• [PASSAGE PROVIDED]

= = =

GBP has been choppy but trendless this year on a messy interplay between Brexit politics and BoE expectations.
Hopes that deterioration in the growth-inflation trade-off might prompt a rate hike as early as the end of this year initially boosted GBP, but these hopes evaporated when the BoE lowered its estimate of NAIRU.
All of this leaves GBP in limbo, albeit our forecast still assumes that a hard Brexit equates to a softer GBP over time. The timing and extent of such depreciation will depend in large part now on the performance of the economy rather than the politics of Brexit which are now reasonably settled.
If we are wrong and the economy remains resilient through the summer, we will need to review the extent of GBP weakness, and indeed it is not inconceivable GBP could appreciate for a time if the BoE does indeed hike.
In the prevailing puzzled trend, you could observe that the momentary bulls of GBPAUD struggle to break and sustain above channel resistance, currently trading in sideways to signal some bearish pressures. We’ve already advised this in our previous technical write up, you can follow below weblink for further reading on our technical write up:
Subsequently, we advocate below hedging strategy with cost effectiveness that could hedge regardless of the swings on either side.

= = =

• [DATA UNDER STUDY]

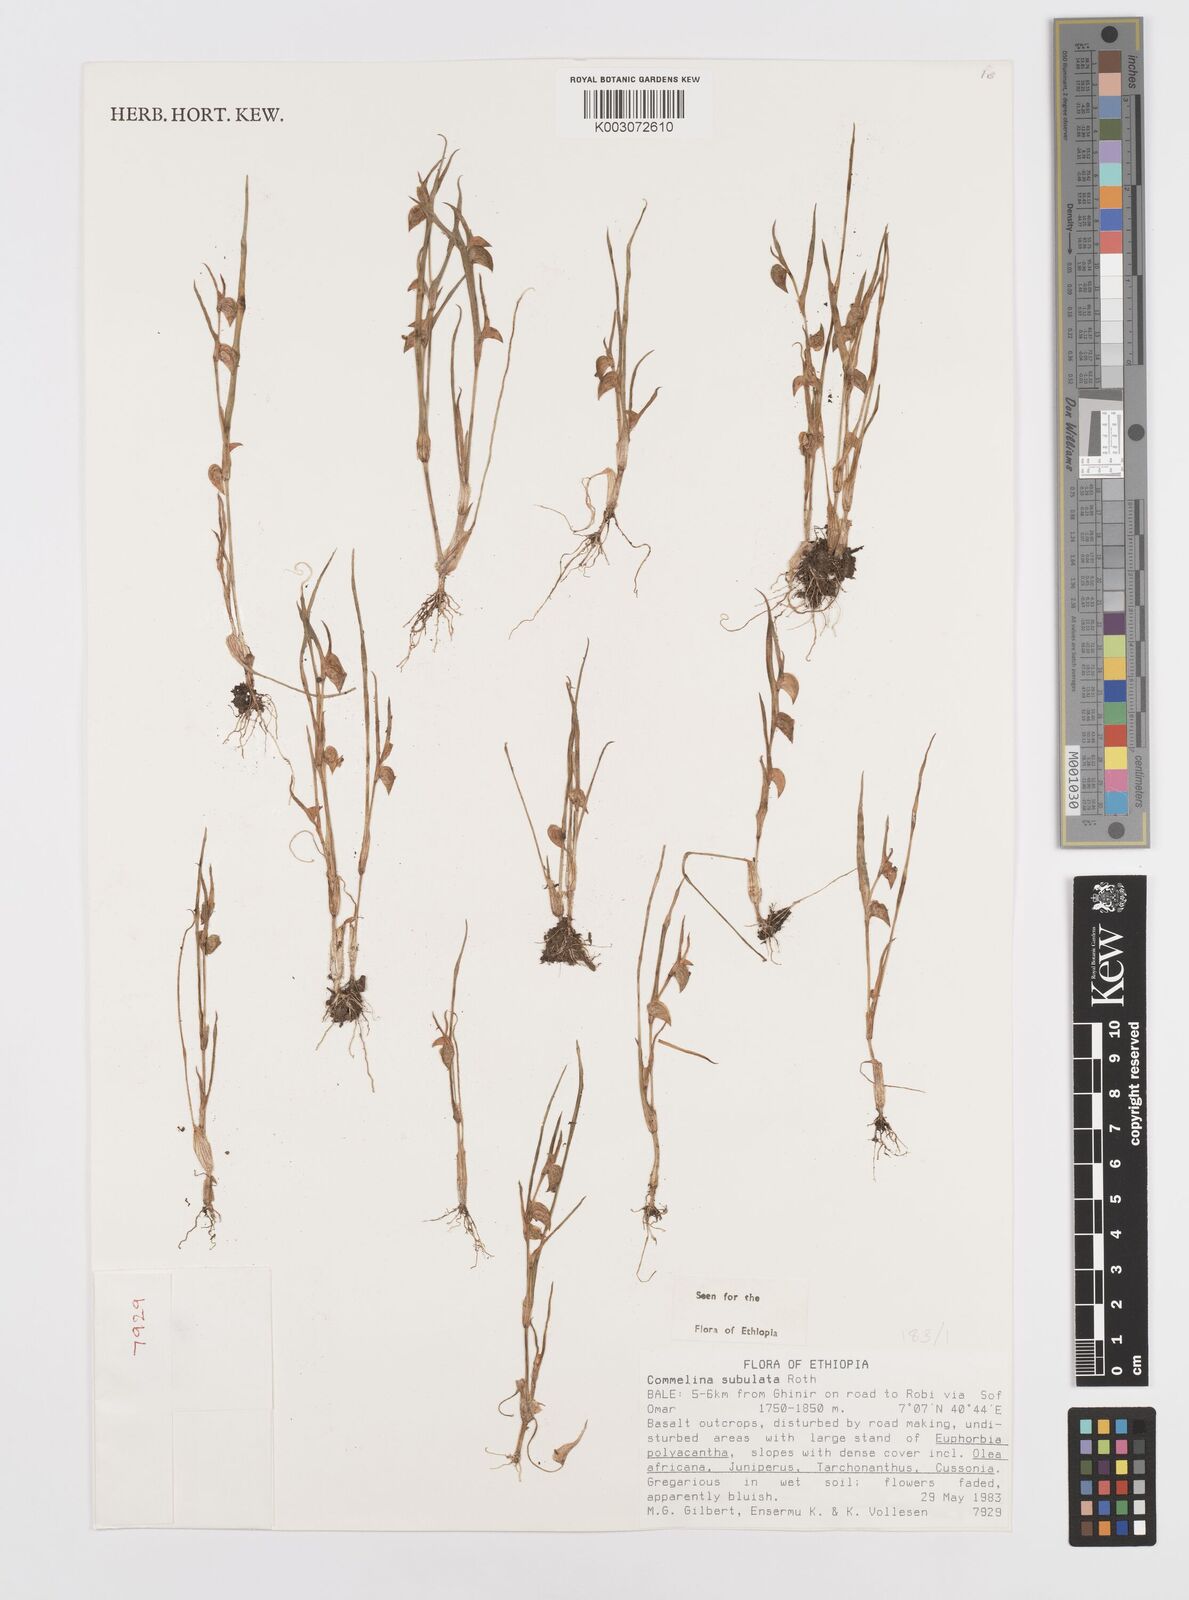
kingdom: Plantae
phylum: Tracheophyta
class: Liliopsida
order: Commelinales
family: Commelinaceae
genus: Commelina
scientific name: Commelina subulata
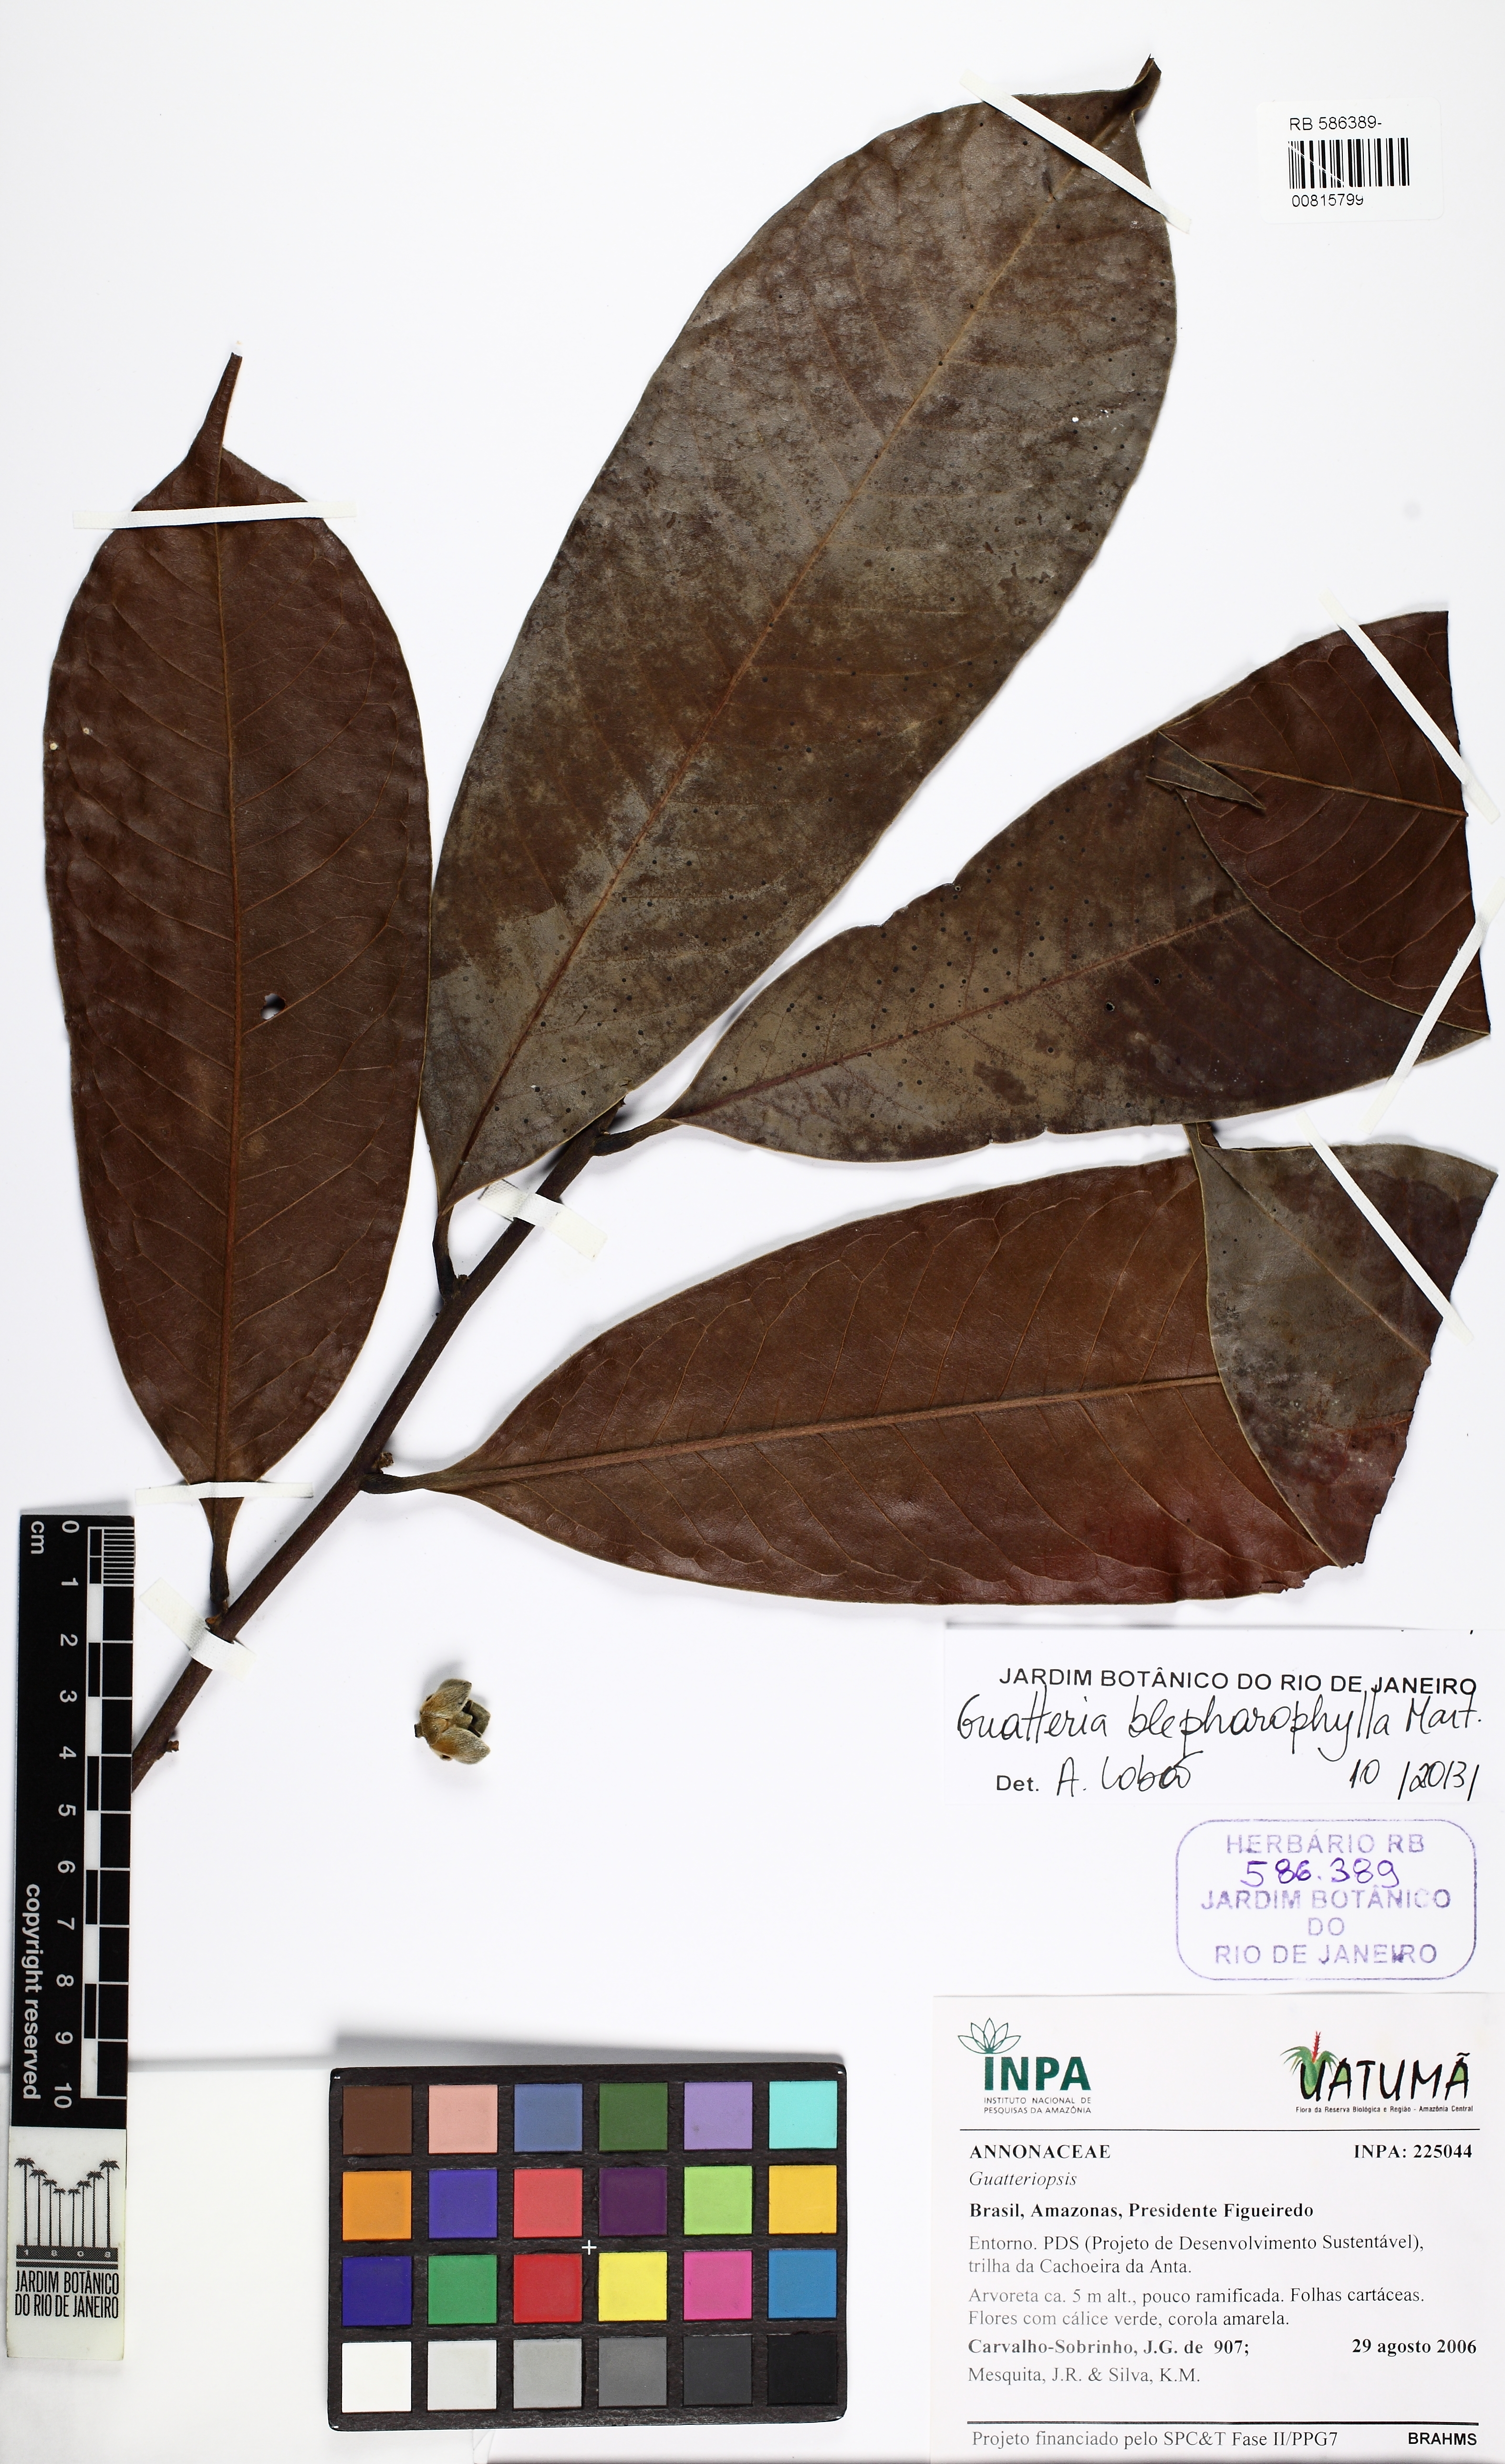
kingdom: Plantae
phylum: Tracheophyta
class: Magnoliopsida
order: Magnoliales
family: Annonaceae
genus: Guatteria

= = =

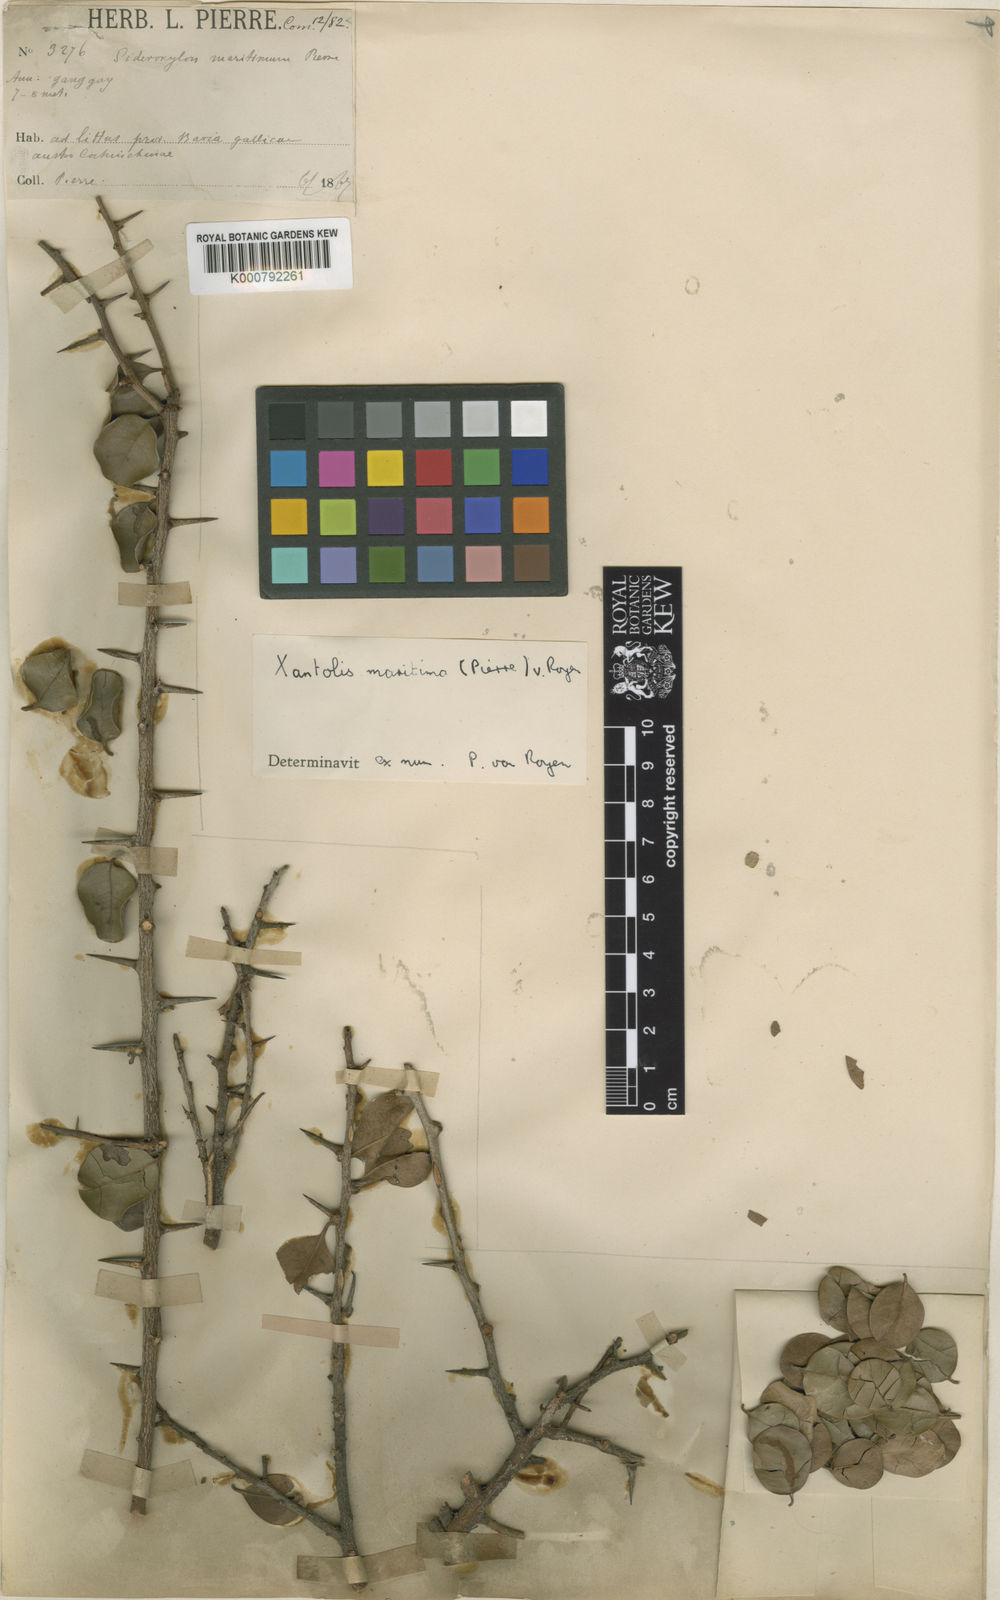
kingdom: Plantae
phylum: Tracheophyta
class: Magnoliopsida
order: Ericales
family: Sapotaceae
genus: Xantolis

= = =

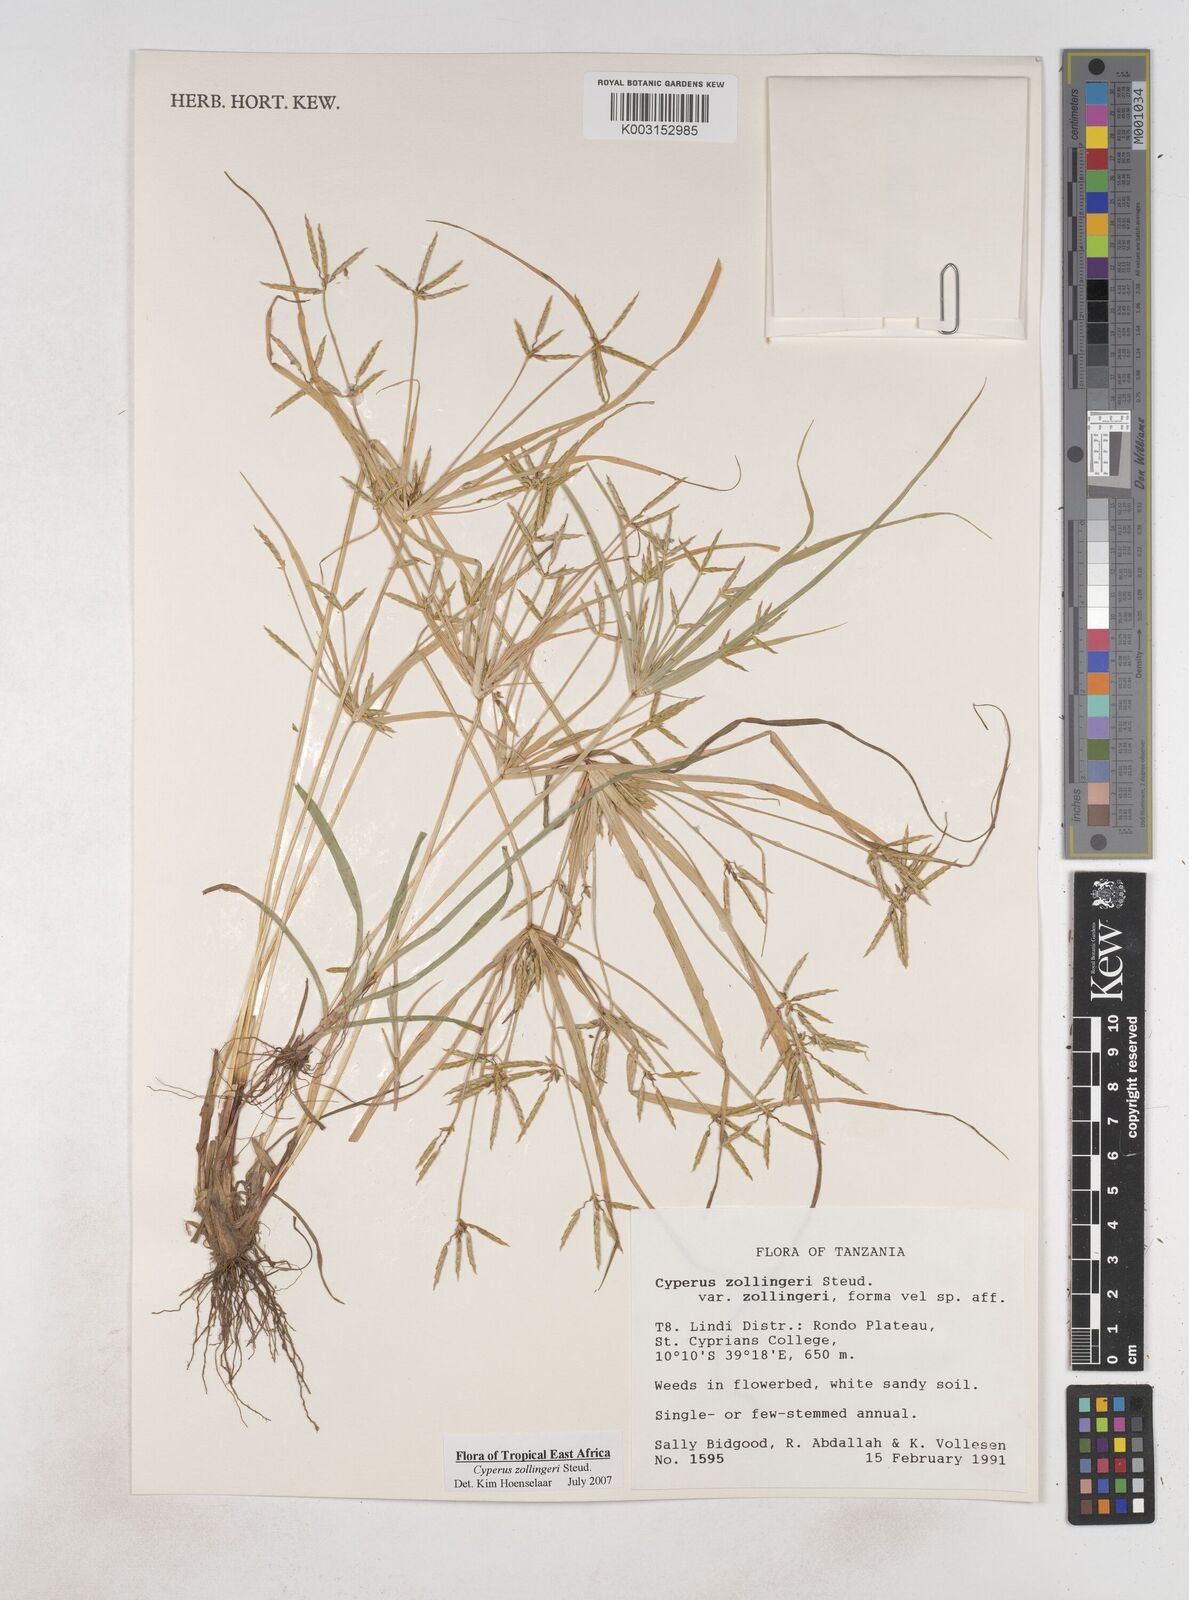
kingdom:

= = =

• [ACTIVITY 1]
Answer these questions using the GBP commentary:
(a) How has GBP traded this year?
(b) What did the BoE lower its estimate of?
(c) What does the forecast still assume a hard Brexit equates to?
• [ACTIVITY 2] Write out everything in the GBP commentary from "If we are wrong" down to "on either side.".
The data has no role here and can be set aside.

• [ANSWER AREA 1]
(a) Choppy but trendless.
(b) NAIRU.
(c) A softer GBP over time.

• [ANSWER AREA 2]
If we are wrong and the economy remains resilient through the summer, we will need to review the extent of GBP weakness, and indeed it is not inconceivable GBP could appreciate for a time if the BoE does indeed hike.
In the prevailing puzzled trend, you could observe that the momentary bulls of GBPAUD struggle to break and sustain above channel resistance, currently trading in sideways to signal some bearish pressures. We’ve already advised this in our previous technical write up, you can follow below weblink for further reading on our technical write up:
Subsequently, we advocate below hedging strategy with cost effectiveness that could hedge regardless of the swings on either side.